MORDEN, MAN. — Long-haul trucker Christopher Alguire admits there was a point, as he faced a man with a knife who was hacking at the body of a Greyhound bus passenger, when he considered whether he might be able to kill the man with a metre-long metal rod he’d grabbed from his truck.
It was the end of July and Mr. Alguire, 28, had been hauling a load of metal pipe from Alberta to Manitoba when he saw the bus, which had veered off the road west of Winnipeg.
Passengers were streaming out and running away.
Someone yelled to him through his window as he slowly passed that a man was stabbing someone on board. Mr. Alguire pulled over and grabbed the metal bar, a tool used to secure loads on his truck, and sprinted for the bus. Mr. Alguire said the driver of the bus was in shock, so a second Greyhound driver from another loaded who had stopped to help was guarding the door.

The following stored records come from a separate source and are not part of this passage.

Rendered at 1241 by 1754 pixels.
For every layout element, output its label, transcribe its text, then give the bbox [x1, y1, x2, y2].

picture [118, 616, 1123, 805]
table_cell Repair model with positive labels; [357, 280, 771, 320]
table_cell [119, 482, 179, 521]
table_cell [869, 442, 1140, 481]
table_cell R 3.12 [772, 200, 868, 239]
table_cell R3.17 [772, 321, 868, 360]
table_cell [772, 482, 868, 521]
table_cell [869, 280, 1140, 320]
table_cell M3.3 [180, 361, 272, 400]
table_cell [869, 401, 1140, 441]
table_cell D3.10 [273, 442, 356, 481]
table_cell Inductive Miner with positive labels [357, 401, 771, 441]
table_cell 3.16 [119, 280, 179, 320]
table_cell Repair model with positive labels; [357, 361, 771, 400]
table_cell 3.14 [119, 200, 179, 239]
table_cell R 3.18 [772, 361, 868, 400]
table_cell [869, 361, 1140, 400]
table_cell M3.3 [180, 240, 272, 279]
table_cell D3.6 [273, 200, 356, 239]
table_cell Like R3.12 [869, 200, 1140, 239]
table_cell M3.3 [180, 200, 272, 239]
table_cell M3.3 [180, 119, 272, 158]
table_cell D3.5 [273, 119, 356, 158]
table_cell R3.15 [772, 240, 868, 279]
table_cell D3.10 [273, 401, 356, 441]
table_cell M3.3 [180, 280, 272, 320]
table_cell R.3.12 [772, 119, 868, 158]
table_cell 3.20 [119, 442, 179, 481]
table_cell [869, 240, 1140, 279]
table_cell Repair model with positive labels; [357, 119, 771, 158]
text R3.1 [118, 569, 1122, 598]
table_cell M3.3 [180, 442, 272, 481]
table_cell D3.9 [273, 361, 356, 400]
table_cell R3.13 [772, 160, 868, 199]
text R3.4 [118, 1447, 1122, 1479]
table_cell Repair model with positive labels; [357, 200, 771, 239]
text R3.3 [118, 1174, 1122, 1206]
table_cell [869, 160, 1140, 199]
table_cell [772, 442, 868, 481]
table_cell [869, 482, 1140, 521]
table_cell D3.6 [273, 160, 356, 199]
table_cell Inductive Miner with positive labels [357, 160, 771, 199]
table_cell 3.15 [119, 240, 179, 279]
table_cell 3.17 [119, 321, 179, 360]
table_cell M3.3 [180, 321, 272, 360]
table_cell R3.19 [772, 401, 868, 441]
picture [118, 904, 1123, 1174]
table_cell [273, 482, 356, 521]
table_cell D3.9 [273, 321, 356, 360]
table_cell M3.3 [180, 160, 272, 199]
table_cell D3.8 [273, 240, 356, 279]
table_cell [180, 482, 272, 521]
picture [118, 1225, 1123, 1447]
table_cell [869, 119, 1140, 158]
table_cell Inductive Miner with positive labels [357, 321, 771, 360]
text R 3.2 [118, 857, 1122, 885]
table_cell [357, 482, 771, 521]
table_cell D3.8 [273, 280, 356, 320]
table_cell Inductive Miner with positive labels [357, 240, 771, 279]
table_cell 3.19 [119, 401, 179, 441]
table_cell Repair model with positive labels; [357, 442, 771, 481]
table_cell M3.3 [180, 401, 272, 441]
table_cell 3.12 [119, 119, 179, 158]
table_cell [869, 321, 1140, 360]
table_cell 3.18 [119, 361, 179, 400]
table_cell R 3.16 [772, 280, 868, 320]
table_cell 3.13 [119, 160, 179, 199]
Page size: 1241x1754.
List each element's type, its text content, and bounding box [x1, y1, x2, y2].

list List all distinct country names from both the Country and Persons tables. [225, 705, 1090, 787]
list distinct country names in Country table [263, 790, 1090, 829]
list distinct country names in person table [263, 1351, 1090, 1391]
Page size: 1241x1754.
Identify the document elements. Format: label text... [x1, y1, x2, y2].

Mr. Alguire, who said he is familiar with weapons and martial arts, saw the driver holding the door closed and together they shoved their bodies against it to keep it closed.
Soon afterward, the driver boarded the bus to see if any passengers were trapped, and Mr. Alguire, his metal rod at the ready, followed him inside.
He said he saw a man leaning over a passenger’s body, hacking at a body with a knife. The dead passenger was later identified as Tim McLean, 22, a carnival worker heading home to Manitoba after a stint in Edmonton.
Then the man stood up with Mr. McLean’s severed head in his hand, Mr. Alguire recalled, leaving the truck driver with a split-second decision to make. He said he is also experienced with knife throwing, he didn’t think his piece of metal was a match for that knife.
“At 10 feet away, it’s a deadly weapon because you can throw it [the knife] so fast and so hard. If the guy had any experience in throwing, he could stick it into my chest very quickly, or into my throat or head,” he said In an interview yesterday from the trucking facility in Morden, Man., where he works, Mr. Alguire said the second bus driver left him alone on the bus with the attacker. He thought if the man seriously injured or even killed him, there would be no one else who could defend the rest of the passengers.
“My duty was to make sure that nobody else was exposed to his rage.”
Mr. Alguire decided to jump off the bus and slammed the door closed again.
“He walked up to the door and put the head right up to my face through the glass and waved the knife at me. He turned around and put the head down on the floor in front of me so I could see,” Mr. Alguire said.
It was the man’s dark eyes that struck him most. “They were empty. It was like staring into a black hole.”
His adrenalin pumping, and holding his metal bar like a spear, Alguire readied himself for a possible fight.
“I was ready to break every bone in his body. I was not going to let him get past me to the people behind that I was there to try to save.”
The man on the bus turned away, sat in the driver’s seat and tried to start the bus, but the driver had disabled the engine.
Then police arrived, including an armed tactical team, Alguire said he urged officers to shoot the suspect, but they dismissed him.
“He had just finished mutilating a guy. He just killed somebody. Put a stop to him, at least shoot out his knee or shoulder or something,” he said.
“If they would have done something like that, Tim McLean’s body wouldn’t have been desecrated nearly as much as it was.”
The suspect was eventually arrested after trying to jump out a window.
Alguire was also upset that passengers weren’t herded farther away, saying they had a clear view of other indignities committed on the body as they stared in horror through the front windshield.
With the police on the scene and passengers out of harm’s way, Alguire got back into his rig and got back onto the highway. He managed to drive to nearby Portage la Prairie, Man., before he simply had to stop his rig and sit there for a while, trying to understand what he called a “surreal experience.”
The trucker said he has recurring dreams about what happened, including visions of McLean’s severed head, the knife-wielding attacker and the terror in the passengers’ eyes as they watched the incident unfold.
“My life has been in shock, things haven’t been going so well for me,” said Alguire.
But his friends and family are helping him to cope with what’s happened, he said.
Vince Weiguang Li, 40, of Edmonton is expected to make another court appearance Monday on a charge of second-degree murder. He has been ordered by a judge to undergo a psychiatric assessment.
Mr. McLean’s family filed a lawsuit Tuesday against Greyhound, the federal government and Mr. Li that claimed they didn’t ensure passenger safety.
Jay Prober, a lawyer for Mr. McLean’s family, said the family alleges that neither Greyhound nor federal agencies responsible for transportation and public safety took proper precautions. He said the family wants to make sure more security measures are in place for bus passengers.
“There’s no security in place,” Mr. Prober said. “This lawsuit is not about money. It’s about accountability. It’s about responsibility. It’s about ensuring that they get answers to questions that they haven’t been getting answers to.”
None of the allegations in the lawsuit has been proved in court and a statement of defence has not yet been filed.
A Greyhound spokeswoman, Abby Wambaugh, said from the company’s headquarters in Dallas, “We believe this was a very unfortunate and tragic occurrence, but beyond that, I can’t address any type of pending litigation.”